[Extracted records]
▶

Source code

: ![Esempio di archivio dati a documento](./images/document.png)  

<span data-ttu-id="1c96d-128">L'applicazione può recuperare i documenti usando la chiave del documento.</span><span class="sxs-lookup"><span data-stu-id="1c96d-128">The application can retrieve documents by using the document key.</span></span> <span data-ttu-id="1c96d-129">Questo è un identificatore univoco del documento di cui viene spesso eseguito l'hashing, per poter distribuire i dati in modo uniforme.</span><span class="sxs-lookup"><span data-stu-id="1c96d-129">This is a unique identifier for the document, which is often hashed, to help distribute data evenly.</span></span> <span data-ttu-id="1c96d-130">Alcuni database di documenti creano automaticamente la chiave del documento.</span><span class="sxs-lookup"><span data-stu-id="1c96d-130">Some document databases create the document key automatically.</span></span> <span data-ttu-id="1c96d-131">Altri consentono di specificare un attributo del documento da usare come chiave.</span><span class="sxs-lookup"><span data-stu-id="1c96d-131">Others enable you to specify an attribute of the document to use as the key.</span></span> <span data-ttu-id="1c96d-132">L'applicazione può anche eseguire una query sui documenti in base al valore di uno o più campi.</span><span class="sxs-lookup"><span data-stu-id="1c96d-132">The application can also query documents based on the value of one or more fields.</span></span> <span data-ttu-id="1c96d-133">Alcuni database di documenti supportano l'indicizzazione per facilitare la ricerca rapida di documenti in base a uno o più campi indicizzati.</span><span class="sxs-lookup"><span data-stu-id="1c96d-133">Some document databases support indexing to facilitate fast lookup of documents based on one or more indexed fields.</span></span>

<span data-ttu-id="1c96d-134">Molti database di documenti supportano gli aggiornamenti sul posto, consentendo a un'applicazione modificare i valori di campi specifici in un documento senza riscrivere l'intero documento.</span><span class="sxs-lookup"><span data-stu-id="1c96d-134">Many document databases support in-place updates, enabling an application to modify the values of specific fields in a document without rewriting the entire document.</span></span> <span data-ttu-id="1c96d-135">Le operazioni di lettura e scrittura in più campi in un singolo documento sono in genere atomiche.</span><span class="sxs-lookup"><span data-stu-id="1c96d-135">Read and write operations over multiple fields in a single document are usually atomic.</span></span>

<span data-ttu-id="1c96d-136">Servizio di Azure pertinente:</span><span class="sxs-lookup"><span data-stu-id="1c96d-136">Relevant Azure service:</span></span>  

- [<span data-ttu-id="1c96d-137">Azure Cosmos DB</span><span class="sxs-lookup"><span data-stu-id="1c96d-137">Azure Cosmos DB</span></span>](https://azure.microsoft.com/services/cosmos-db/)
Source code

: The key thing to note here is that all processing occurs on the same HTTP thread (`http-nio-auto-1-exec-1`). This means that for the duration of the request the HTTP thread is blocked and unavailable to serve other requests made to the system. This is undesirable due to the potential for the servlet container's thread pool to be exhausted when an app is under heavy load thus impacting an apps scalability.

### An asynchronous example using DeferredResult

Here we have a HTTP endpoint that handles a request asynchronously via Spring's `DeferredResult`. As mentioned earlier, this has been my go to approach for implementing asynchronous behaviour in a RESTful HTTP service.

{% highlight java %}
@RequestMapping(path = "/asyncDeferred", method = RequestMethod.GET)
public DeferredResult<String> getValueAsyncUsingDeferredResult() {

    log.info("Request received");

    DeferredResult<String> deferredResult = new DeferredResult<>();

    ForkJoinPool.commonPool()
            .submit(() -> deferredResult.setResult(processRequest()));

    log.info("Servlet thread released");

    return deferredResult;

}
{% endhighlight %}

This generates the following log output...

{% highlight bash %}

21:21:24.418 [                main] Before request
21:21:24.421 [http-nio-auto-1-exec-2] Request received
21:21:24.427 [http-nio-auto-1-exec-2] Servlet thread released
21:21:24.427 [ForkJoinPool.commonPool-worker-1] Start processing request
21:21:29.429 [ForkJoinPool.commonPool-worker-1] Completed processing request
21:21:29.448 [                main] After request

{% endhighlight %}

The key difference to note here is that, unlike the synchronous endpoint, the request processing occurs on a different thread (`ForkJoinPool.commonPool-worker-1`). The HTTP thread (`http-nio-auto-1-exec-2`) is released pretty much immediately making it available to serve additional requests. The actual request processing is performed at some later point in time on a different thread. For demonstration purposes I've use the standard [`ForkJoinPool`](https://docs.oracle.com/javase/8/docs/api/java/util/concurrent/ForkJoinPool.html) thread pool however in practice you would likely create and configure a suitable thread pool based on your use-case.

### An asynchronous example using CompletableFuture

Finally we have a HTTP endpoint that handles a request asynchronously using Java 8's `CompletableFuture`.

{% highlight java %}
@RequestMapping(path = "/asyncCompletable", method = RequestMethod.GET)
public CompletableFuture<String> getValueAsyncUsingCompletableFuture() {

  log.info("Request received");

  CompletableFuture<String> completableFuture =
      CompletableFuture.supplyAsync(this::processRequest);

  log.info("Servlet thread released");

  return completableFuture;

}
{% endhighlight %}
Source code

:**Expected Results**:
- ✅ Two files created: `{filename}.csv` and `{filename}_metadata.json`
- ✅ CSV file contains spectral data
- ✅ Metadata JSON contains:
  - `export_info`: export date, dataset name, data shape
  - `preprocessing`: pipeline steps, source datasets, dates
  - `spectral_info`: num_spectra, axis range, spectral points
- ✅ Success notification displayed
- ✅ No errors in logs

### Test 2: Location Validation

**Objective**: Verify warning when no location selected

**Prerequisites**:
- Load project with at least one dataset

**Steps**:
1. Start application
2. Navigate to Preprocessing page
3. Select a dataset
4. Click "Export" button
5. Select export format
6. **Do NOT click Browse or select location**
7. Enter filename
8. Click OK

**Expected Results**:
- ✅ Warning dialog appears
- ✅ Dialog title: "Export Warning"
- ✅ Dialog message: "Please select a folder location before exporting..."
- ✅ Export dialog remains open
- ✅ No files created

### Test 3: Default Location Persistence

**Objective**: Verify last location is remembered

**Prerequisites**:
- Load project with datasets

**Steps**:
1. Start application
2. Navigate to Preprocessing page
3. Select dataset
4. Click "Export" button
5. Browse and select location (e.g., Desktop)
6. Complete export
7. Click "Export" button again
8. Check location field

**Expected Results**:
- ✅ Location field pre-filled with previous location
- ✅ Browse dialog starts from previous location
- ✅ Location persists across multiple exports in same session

◀

Repeat all of the data shown above, exactly as it appears.

Source code

: ![Esempio di archivio dati a documento](./images/document.png)  

<span data-ttu-id="1c96d-128">L'applicazione può recuperare i documenti usando la chiave del documento.</span><span class="sxs-lookup"><span data-stu-id="1c96d-128">The application can retrieve documents by using the document key.</span></span> <span data-ttu-id="1c96d-129">Questo è un identificatore univoco del documento di cui viene spesso eseguito l'hashing, per poter distribuire i dati in modo uniforme.</span><span class="sxs-lookup"><span data-stu-id="1c96d-129">This is a unique identifier for the document, which is often hashed, to help distribute data evenly.</span></span> <span data-ttu-id="1c96d-130">Alcuni database di documenti creano automaticamente la chiave del documento.</span><span class="sxs-lookup"><span data-stu-id="1c96d-130">Some document databases create the document key automatically.</span></span> <span data-ttu-id="1c96d-131">Altri consentono di specificare un attributo del documento da usare come chiave.</span><span class="sxs-lookup"><span data-stu-id="1c96d-131">Others enable you to specify an attribute of the document to use as the key.</span></span> <span data-ttu-id="1c96d-132">L'applicazione può anche eseguire una query sui documenti in base al valore di uno o più campi.</span><span class="sxs-lookup"><span data-stu-id="1c96d-132">The application can also query documents based on the value of one or more fields.</span></span> <span data-ttu-id="1c96d-133">Alcuni database di documenti supportano l'indicizzazione per facilitare la ricerca rapida di documenti in base a uno o più campi indicizzati.</span><span class="sxs-lookup"><span data-stu-id="1c96d-133">Some document databases support indexing to facilitate fast lookup of documents based on one or more indexed fields.</span></span>

<span data-ttu-id="1c96d-134">Molti database di documenti supportano gli aggiornamenti sul posto, consentendo a un'applicazione modificare i valori di campi specifici in un documento senza riscrivere l'intero documento.</span><span class="sxs-lookup"><span data-stu-id="1c96d-134">Many document databases support in-place updates, enabling an application to modify the values of specific fields in a document without rewriting the entire document.</span></span> <span data-ttu-id="1c96d-135">Le operazioni di lettura e scrittura in più campi in un singolo documento sono in genere atomiche.</span><span class="sxs-lookup"><span data-stu-id="1c96d-135">Read and write operations over multiple fields in a single document are usually atomic.</span></span>

<span data-ttu-id="1c96d-136">Servizio di Azure pertinente:</span><span class="sxs-lookup"><span data-stu-id="1c96d-136">Relevant Azure service:</span></span>  

- [<span data-ttu-id="1c96d-137">Azure Cosmos DB</span><span class="sxs-lookup"><span data-stu-id="1c96d-137">Azure Cosmos DB</span></span>](https://azure.microsoft.com/services/cosmos-db/)
Source code

: The key thing to note here is that all processing occurs on the same HTTP thread (`http-nio-auto-1-exec-1`). This means that for the duration of the request the HTTP thread is blocked and unavailable to serve other requests made to the system. This is undesirable due to the potential for the servlet container's thread pool to be exhausted when an app is under heavy load thus impacting an apps scalability.

### An asynchronous example using DeferredResult

Here we have a HTTP endpoint that handles a request asynchronously via Spring's `DeferredResult`. As mentioned earlier, this has been my go to approach for implementing asynchronous behaviour in a RESTful HTTP service.

{% highlight java %}
@RequestMapping(path = "/asyncDeferred", method = RequestMethod.GET)
public DeferredResult<String> getValueAsyncUsingDeferredResult() {

    log.info("Request received");

    DeferredResult<String> deferredResult = new DeferredResult<>();

    ForkJoinPool.commonPool()
            .submit(() -> deferredResult.setResult(processRequest()));

    log.info("Servlet thread released");

    return deferredResult;

}
{% endhighlight %}

This generates the following log output...

{% highlight bash %}

21:21:24.418 [                main] Before request
21:21:24.421 [http-nio-auto-1-exec-2] Request received
21:21:24.427 [http-nio-auto-1-exec-2] Servlet thread released
21:21:24.427 [ForkJoinPool.commonPool-worker-1] Start processing request
21:21:29.429 [ForkJoinPool.commonPool-worker-1] Completed processing request
21:21:29.448 [                main] After request

{% endhighlight %}

The key difference to note here is that, unlike the synchronous endpoint, the request processing occurs on a different thread (`ForkJoinPool.commonPool-worker-1`). The HTTP thread (`http-nio-auto-1-exec-2`) is released pretty much immediately making it available to serve additional requests. The actual request processing is performed at some later point in time on a different thread. For demonstration purposes I've use the standard [`ForkJoinPool`](https://docs.oracle.com/javase/8/docs/api/java/util/concurrent/ForkJoinPool.html) thread pool however in practice you would likely create and configure a suitable thread pool based on your use-case.

### An asynchronous example using CompletableFuture

Finally we have a HTTP endpoint that handles a request asynchronously using Java 8's `CompletableFuture`.

{% highlight java %}
@RequestMapping(path = "/asyncCompletable", method = RequestMethod.GET)
public CompletableFuture<String> getValueAsyncUsingCompletableFuture() {

  log.info("Request received");

  CompletableFuture<String> completableFuture =
      CompletableFuture.supplyAsync(this::processRequest);

  log.info("Servlet thread released");

  return completableFuture;

}
{% endhighlight %}
Source code

:**Expected Results**:
- ✅ Two files created: `{filename}.csv` and `{filename}_metadata.json`
- ✅ CSV file contains spectral data
- ✅ Metadata JSON contains:
  - `export_info`: export date, dataset name, data shape
  - `preprocessing`: pipeline steps, source datasets, dates
  - `spectral_info`: num_spectra, axis range, spectral points
- ✅ Success notification displayed
- ✅ No errors in logs

### Test 2: Location Validation

**Objective**: Verify warning when no location selected

**Prerequisites**:
- Load project with at least one dataset

**Steps**:
1. Start application
2. Navigate to Preprocessing page
3. Select a dataset
4. Click "Export" button
5. Select export format
6. **Do NOT click Browse or select location**
7. Enter filename
8. Click OK

**Expected Results**:
- ✅ Warning dialog appears
- ✅ Dialog title: "Export Warning"
- ✅ Dialog message: "Please select a folder location before exporting..."
- ✅ Export dialog remains open
- ✅ No files created

### Test 3: Default Location Persistence

**Objective**: Verify last location is remembered

**Prerequisites**:
- Load project with datasets

**Steps**:
1. Start application
2. Navigate to Preprocessing page
3. Select dataset
4. Click "Export" button
5. Browse and select location (e.g., Desktop)
6. Complete export
7. Click "Export" button again
8. Check location field

**Expected Results**:
- ✅ Location field pre-filled with previous location
- ✅ Browse dialog starts from previous location
- ✅ Location persists across multiple exports in same session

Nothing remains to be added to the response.